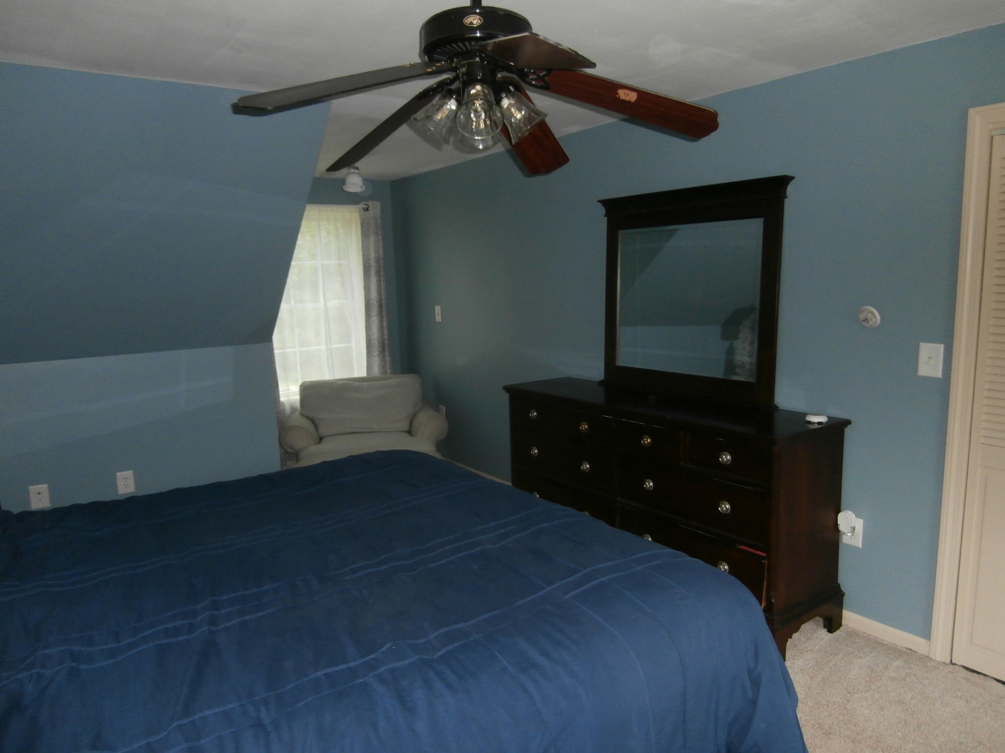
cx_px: 502
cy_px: 376
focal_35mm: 24
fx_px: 697
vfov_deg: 56.8
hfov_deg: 71.6
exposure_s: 1/30
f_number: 3
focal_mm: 4.2
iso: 200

########

▶ **REQUIREMENT**
Reproduce the listing exactly. Leave its pictures out.

▶ **EXERCISE RESPONSE**
cx_px: 502
cy_px: 376
focal_35mm: 24
fx_px: 697
vfov_deg: 56.8
hfov_deg: 71.6
exposure_s: 1/30
f_number: 3
focal_mm: 4.2
iso: 200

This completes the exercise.